There was many opposition by the government interference, particularly from business and labor. Many claimed that government interference hurt business more than it helped them. They felt that the uncertainty of business was due to the businesses not knowing what action the government would take next. Others, such as labor, felt that the programs administered were not effective because there were still millions in the country unemployed by 1935.
Despite the many oppositions to the New Deal, one thing is very clear. The New Deal although not fully successful in its goals brought with it change to the government. Government now assumed an increasingly important role in all aspects of the social and economic life of the nation.1  The New Deal brought change to the idea of taxation.
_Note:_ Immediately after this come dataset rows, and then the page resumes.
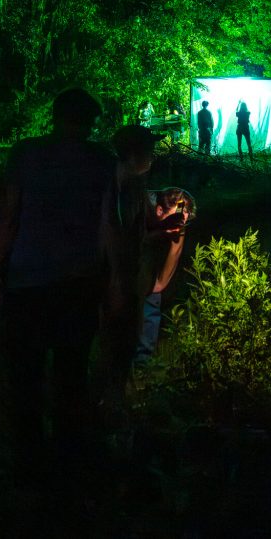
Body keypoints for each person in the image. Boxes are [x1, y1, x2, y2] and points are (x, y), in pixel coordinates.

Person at [0, 88, 116, 478]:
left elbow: (8, 216)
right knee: (71, 372)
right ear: (90, 122)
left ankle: (28, 459)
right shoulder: (102, 161)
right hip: (79, 281)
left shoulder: (25, 153)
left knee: (26, 371)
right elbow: (108, 226)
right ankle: (69, 456)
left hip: (29, 282)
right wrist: (113, 279)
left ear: (55, 115)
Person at [100, 124, 166, 419]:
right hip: (121, 276)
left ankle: (115, 401)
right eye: (148, 150)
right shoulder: (123, 185)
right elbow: (118, 232)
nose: (153, 155)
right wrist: (116, 280)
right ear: (133, 153)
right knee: (120, 341)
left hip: (126, 274)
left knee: (123, 338)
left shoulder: (133, 184)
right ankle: (112, 405)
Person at [135, 188, 197, 363]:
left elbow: (176, 249)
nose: (177, 227)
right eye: (174, 221)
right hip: (128, 265)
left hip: (150, 270)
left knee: (151, 304)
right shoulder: (141, 206)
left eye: (182, 223)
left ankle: (142, 367)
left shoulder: (179, 214)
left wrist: (159, 285)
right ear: (159, 210)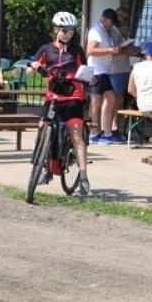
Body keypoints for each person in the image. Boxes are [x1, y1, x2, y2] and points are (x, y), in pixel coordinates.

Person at [29, 11, 91, 194]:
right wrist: (34, 67)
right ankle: (45, 167)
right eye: (64, 30)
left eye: (71, 31)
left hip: (73, 97)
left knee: (76, 134)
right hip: (53, 98)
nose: (68, 34)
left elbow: (85, 70)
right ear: (56, 29)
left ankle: (83, 177)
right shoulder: (46, 49)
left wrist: (89, 79)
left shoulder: (77, 50)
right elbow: (30, 69)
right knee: (43, 127)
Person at [86, 8, 134, 144]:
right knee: (96, 103)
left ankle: (107, 132)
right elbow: (90, 50)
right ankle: (93, 133)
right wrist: (111, 50)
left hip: (105, 72)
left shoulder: (105, 31)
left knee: (112, 98)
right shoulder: (96, 29)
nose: (112, 26)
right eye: (111, 23)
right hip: (97, 72)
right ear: (105, 19)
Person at [108, 7, 137, 117]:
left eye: (126, 19)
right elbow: (114, 51)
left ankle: (114, 124)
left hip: (123, 68)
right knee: (114, 99)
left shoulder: (119, 31)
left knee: (119, 99)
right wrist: (131, 49)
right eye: (123, 18)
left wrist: (132, 47)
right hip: (116, 69)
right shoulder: (111, 30)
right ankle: (111, 124)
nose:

Instead of being used as a way of finance, it was changed to distributing wealth equally among the people. The government had began to enforce laws and operation rules on banks and the stock market and had made large social changes such as the Social Security Act, that secured those who were too old to work effectively. Because of the New Deal, the government replaced Wall Street as the nerve center of the nation. Government had become the largest enterprise in the country.1
Part E- Conclusion:
There are many opinions as to whether the New Deal was successful in ending the depression. Some believe that although the New Deal did give America various forms of relief, in the end it was shorter lived than long term. Many critics to the New Deal say that even though the New Deal was not the key factor in ending the depression, it forever changed the relationship between the people and the government and between government and business. Towards the late 1930’s, America had made some progress towards relief, but it was brutally slow. In the end, it was America’s entrance into WWII that fully brought American businesses and the stock market back into action.